Knapp is interested in the history of ballooning and quickly throws out the following facts:

• It’s the oldest and safest form of flight.

• Ballooning began in France in 1783.

• Ballooning began in the United States in the 1840s.

• The modern hot-air balloon was developed in the United States in the 1960s.

• There are 750 balloons in the sky at the same time each fall in Albuquerque, N.M.

• Napoleon used a balloon to observe enemy locations.

Knapp intends to build a replica of Thaddeus Lowe’s balloon used by the Yankees in the War Between the States. Lowe observed troop movements in Virginia, Maryland and South Carolina.

The Yankees had seven balloons and went aloft hundreds of times. The South had two, but only managed three flights.

For Knapp, his best time is in the air, and he’s offering this year to be the co-pilot again in a balloon in the America’s Challenge. The difference in such races is that helium or hydrogen is used to inflate the balloons.
Propane is used for the Chadbourn-based flights.

Want to ride?

Hammond and Knapp point out that with 25 balloons this year, there will be many opportunities for the public to fly on Friday, Saturday and Sunday, May 3-6.

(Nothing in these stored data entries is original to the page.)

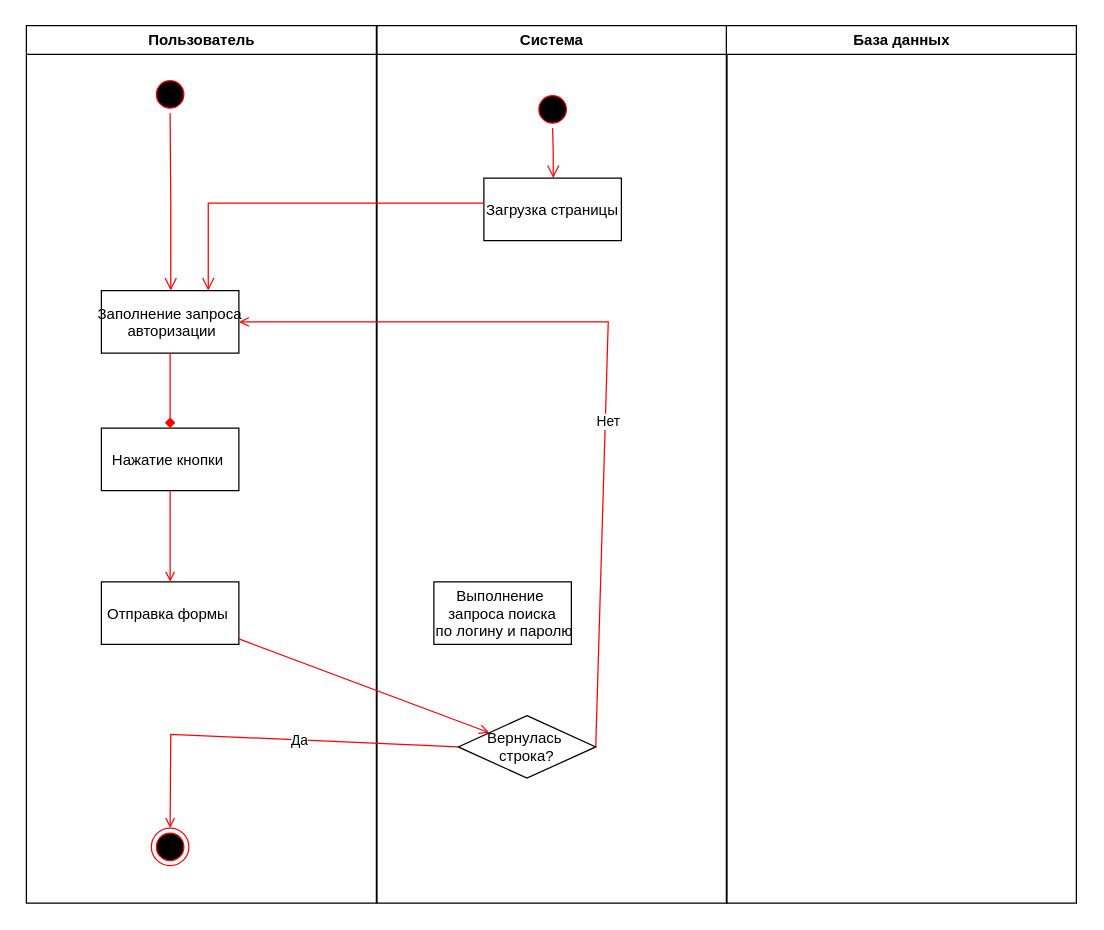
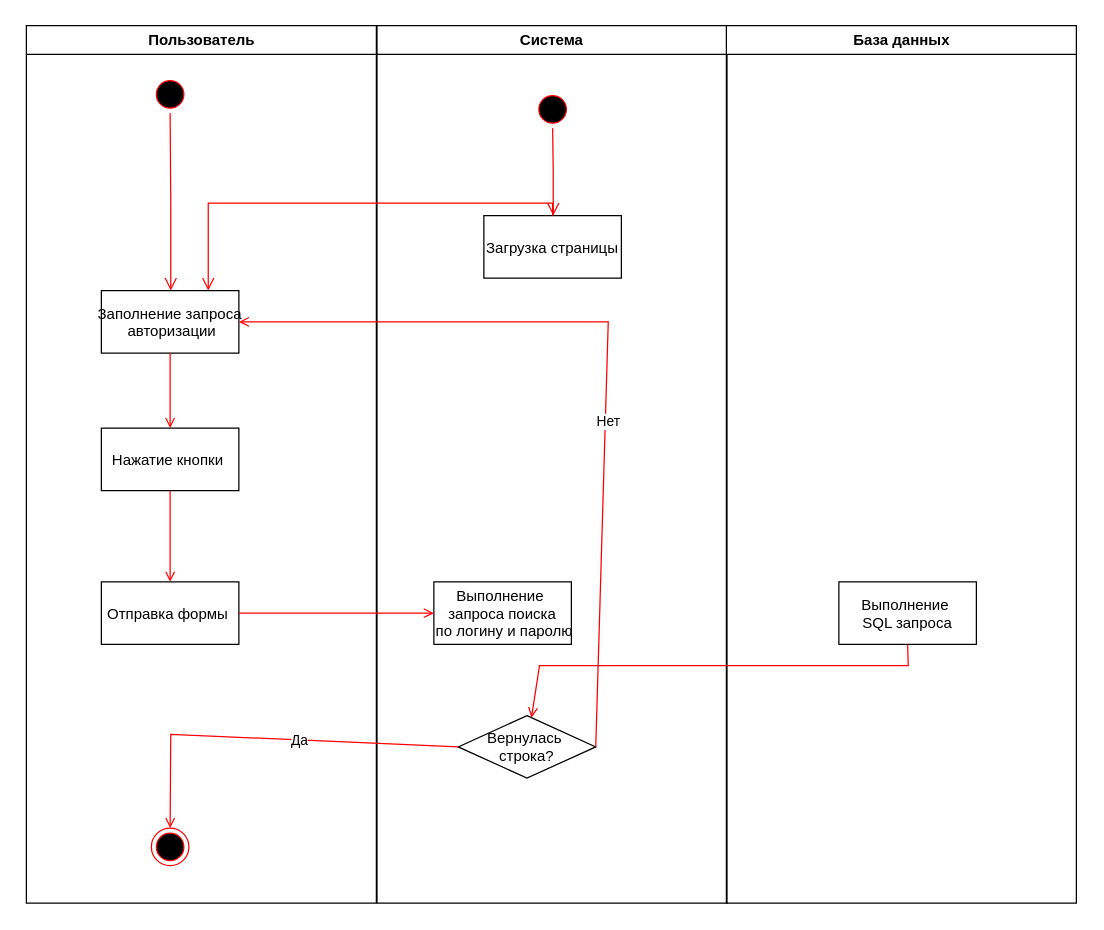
  <mxCell id="0" />
  <mxCell id="1" parent="0" />
  <mxCell id="2" value="Пользователь" style="swimlane;whiteSpace=wrap" parent="1" vertex="1"><mxGeometry x="20.5" y="20" width="280" height="702" as="geometry" /></mxCell>
  <mxCell id="3" value="" style="ellipse;shape=startState;fillColor=#000000;strokeColor=#ff0000;" parent="2" vertex="1"><mxGeometry x="100" y="40" width="30" height="30" as="geometry" /></mxCell>
  <mxCell id="4" value="" style="edgeStyle=elbowEdgeStyle;elbow=horizontal;verticalAlign=bottom;endArrow=open;endSize=8;strokeColor=#FF0000;endFill=1;rounded=0" parent="2" source="3" target="5" edge="1"><mxGeometry x="100" y="40" as="geometry"><mxPoint x="115" y="110" as="targetPoint" /></mxGeometry></mxCell>
  <mxCell id="5" value="Заполнение запроса&#10; авторизации" style="" parent="2" vertex="1"><mxGeometry x="60" y="212" width="110" height="50" as="geometry" /></mxCell>
  <mxCell id="6" value="Нажатие кнопки " style="" parent="2" vertex="1"><mxGeometry x="60" y="322" width="110" height="50" as="geometry" /></mxCell>
- <mxCell id="7" value="" style="endArrow=diamond;strokeColor=#FF0000;endFill=1;rounded=0;" parent="2" source="5" target="6" edge="1"><mxGeometry relative="1" as="geometry" /></mxCell>
+ <mxCell id="7" value="" style="endArrow=open;strokeColor=#FF0000;endFill=1;rounded=0" parent="2" source="5" target="6" edge="1"><mxGeometry relative="1" as="geometry" /></mxCell>
  <mxCell id="8" value="Отправка формы " style="" parent="2" vertex="1"><mxGeometry x="60" y="445" width="110" height="50" as="geometry" /></mxCell>
  <mxCell id="9" value="" style="endArrow=open;strokeColor=#FF0000;endFill=1;rounded=0" parent="2" source="6" target="8" edge="1"><mxGeometry relative="1" as="geometry" /></mxCell>
  <mxCell id="10" value="" style="ellipse;shape=endState;fillColor=#000000;strokeColor=#ff0000" parent="2" vertex="1"><mxGeometry x="100" y="642" width="30" height="30" as="geometry" /></mxCell>
  <mxCell id="11" value="Система" style="swimlane;whiteSpace=wrap" parent="1" vertex="1"><mxGeometry x="301" y="20" width="280" height="702" as="geometry" /></mxCell>
  <mxCell id="12" value="" style="ellipse;shape=startState;fillColor=#000000;strokeColor=#ff0000;" parent="11" vertex="1"><mxGeometry x="125.5" y="52" width="30" height="30" as="geometry" /></mxCell>
  <mxCell id="13" value="" style="edgeStyle=elbowEdgeStyle;elbow=horizontal;verticalAlign=bottom;endArrow=open;endSize=8;strokeColor=#FF0000;endFill=1;rounded=0" parent="11" source="12" target="14" edge="1"><mxGeometry x="40" y="20" as="geometry"><mxPoint x="120.5" y="102" as="targetPoint" /></mxGeometry></mxCell>
- <mxCell id="14" value="Загрузка страницы" style="" parent="11" vertex="1"><mxGeometry x="85.5" y="122" width="110" height="50" as="geometry" /></mxCell>
+ <mxCell id="14" value="Загрузка страницы" style="" parent="11" vertex="1"><mxGeometry x="85.5" y="152" width="110" height="50" as="geometry" /></mxCell>
  <mxCell id="15" value="Выполнение &#10;запроса поиска&#10; по логину и паролю" style="" parent="11" vertex="1"><mxGeometry x="45.5" y="445" width="110" height="50" as="geometry" /></mxCell>
  <mxCell id="16" value="Вернулась&amp;nbsp;&lt;div&gt;строка?&lt;/div&gt;" style="shape=rhombus;perimeter=rhombusPerimeter;whiteSpace=wrap;html=1;" vertex="1" parent="11"><mxGeometry x="65" y="552" width="110" height="50" as="geometry" /></mxCell>
  <mxCell id="17" value="База данных" style="swimlane;whiteSpace=wrap" parent="1" vertex="1"><mxGeometry x="580.5" y="20" width="280" height="702" as="geometry" /></mxCell>
- <mxCell id="19" value="" style="endArrow=open;strokeColor=#FF0000;endFill=1;rounded=0;" parent="1" source="8" target="16" edge="1"><mxGeometry relative="1" as="geometry" /></mxCell>
+ <mxCell id="18" value="Выполнение &#10;SQL запроса" style="" parent="17" vertex="1"><mxGeometry x="90" y="445" width="110" height="50" as="geometry" /></mxCell>
+ <mxCell id="19" value="" style="endArrow=open;strokeColor=#FF0000;endFill=1;rounded=0" parent="1" source="8" target="15" edge="1"><mxGeometry relative="1" as="geometry" /></mxCell>
  <mxCell id="20" value="" style="edgeStyle=elbowEdgeStyle;elbow=horizontal;verticalAlign=bottom;endArrow=open;endSize=8;strokeColor=#FF0000;endFill=1;rounded=0;" edge="1" parent="1" source="14" target="5"><mxGeometry x="100" y="40" as="geometry"><mxPoint x="146.5" y="242" as="targetPoint" /><mxPoint x="145.5" y="100" as="sourcePoint" /><Array as="points"><mxPoint x="166" y="162" /></Array></mxGeometry></mxCell>
+ <mxCell id="21" value="" style="edgeStyle=none;strokeColor=#FF0000;endArrow=open;endFill=1;rounded=0;exitX=0.5;exitY=1;exitDx=0;exitDy=0;" edge="1" parent="1" source="18" target="16"><mxGeometry width="100" height="100" relative="1" as="geometry"><mxPoint x="560.5" y="499.5" as="sourcePoint" /><mxPoint x="680.5" y="500" as="targetPoint" /><Array as="points"><mxPoint x="726" y="532" /><mxPoint x="431" y="532" /></Array></mxGeometry></mxCell>
  <mxCell id="22" value="" style="edgeStyle=none;strokeColor=#FF0000;endArrow=open;endFill=1;rounded=0;exitX=0;exitY=0.5;exitDx=0;exitDy=0;entryX=0.5;entryY=0;entryDx=0;entryDy=0;" edge="1" parent="1" source="16" target="10"><mxGeometry width="100" height="100" relative="1" as="geometry"><mxPoint x="736" y="525" as="sourcePoint" /><mxPoint x="477" y="588" as="targetPoint" /><Array as="points"><mxPoint x="136" y="587" /></Array></mxGeometry></mxCell>
  <mxCell id="23" value="Да" style="edgeLabel;html=1;align=center;verticalAlign=middle;resizable=0;points=[];" vertex="1" connectable="0" parent="22"><mxGeometry x="-0.164" relative="1" as="geometry"><mxPoint as="offset" /></mxGeometry></mxCell>
  <mxCell id="24" value="" style="edgeStyle=none;strokeColor=#FF0000;endArrow=open;endFill=1;rounded=0;exitX=1;exitY=0.5;exitDx=0;exitDy=0;entryX=1;entryY=0.5;entryDx=0;entryDy=0;" edge="1" parent="1" source="16" target="5"><mxGeometry width="100" height="100" relative="1" as="geometry"><mxPoint x="386" y="597" as="sourcePoint" /><mxPoint x="216" y="322" as="targetPoint" /><Array as="points"><mxPoint x="486" y="257" /></Array></mxGeometry></mxCell>
  <mxCell id="25" value="Нет" style="edgeLabel;html=1;align=center;verticalAlign=middle;resizable=0;points=[];" vertex="1" connectable="0" parent="24"><mxGeometry x="-0.18" y="-2" relative="1" as="geometry"><mxPoint as="offset" /></mxGeometry></mxCell>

“We’re getting calls from all over the place. People are really finding out about the festival and the balloons,” Hammond said.

To book a flight, call Hammond at his work place at Worthington Funeral Home in Chadbourn at 654-3518, or contact him on his cell phone at 640-7760. It’s $175 per person for 45 minutes to an hour’s flight, weather permitting.

With skyrocketing fuel prices, the money pays balloonists for their high-priced propane, plus meals and essentials.

All flights leave from Chadbourn, and the evening rides begin about 90 minutes before sunset. The morning trips are just before sunrise.

Knapp and Hammond both pointed out that balloon pilots are considerate of landowners, and try not to land on cropland in use. “We try and find plowed ground before landing in a yard or in a field of crops,” Hammond said.

Spread a white sheet

“People all around Chadbourn, Whiteville, Cerro Gordo, Evergreen, Fair Bluff and the Tabor City area have been very receptive and kind. “We see people driving all the time who pull over, stop and get out to watch. Some of ‘em go to where we land,” Andy added.

Hammond, who grew up in the Hinson’s Crossroads community east of Fair Bluff, asked for Columbus County people who will allow pilots to land their balloons in their yards or nearby to spread a white sheet in their yard.

“We can see a white sheet very easily, and then we don’t have to worry about whether or not the landowner is going to be upset when we land. When the wind runs out, we don’t have a choice.

“We have to land in a safe place, because we have passengers and we don’t want anyone to be injured or to damage the balloon,” Hammond noted.